Requirement: Your answer must be the full listing, reproduced word for word.

Data provided:
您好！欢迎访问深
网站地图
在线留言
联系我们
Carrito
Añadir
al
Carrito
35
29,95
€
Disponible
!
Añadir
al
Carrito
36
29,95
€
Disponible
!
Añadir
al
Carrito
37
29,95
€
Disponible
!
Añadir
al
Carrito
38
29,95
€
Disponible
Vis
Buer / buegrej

Finished task:
您好！欢迎访问深
网站地图
在线留言
联系我们
Carrito
Añadir
al
Carrito
35
29,95
€
Disponible
!
Añadir
al
Carrito
36
29,95
€
Disponible
!
Añadir
al
Carrito
37
29,95
€
Disponible
!
Añadir
al
Carrito
38
29,95
€
Disponible
Vis
Buer / buegrej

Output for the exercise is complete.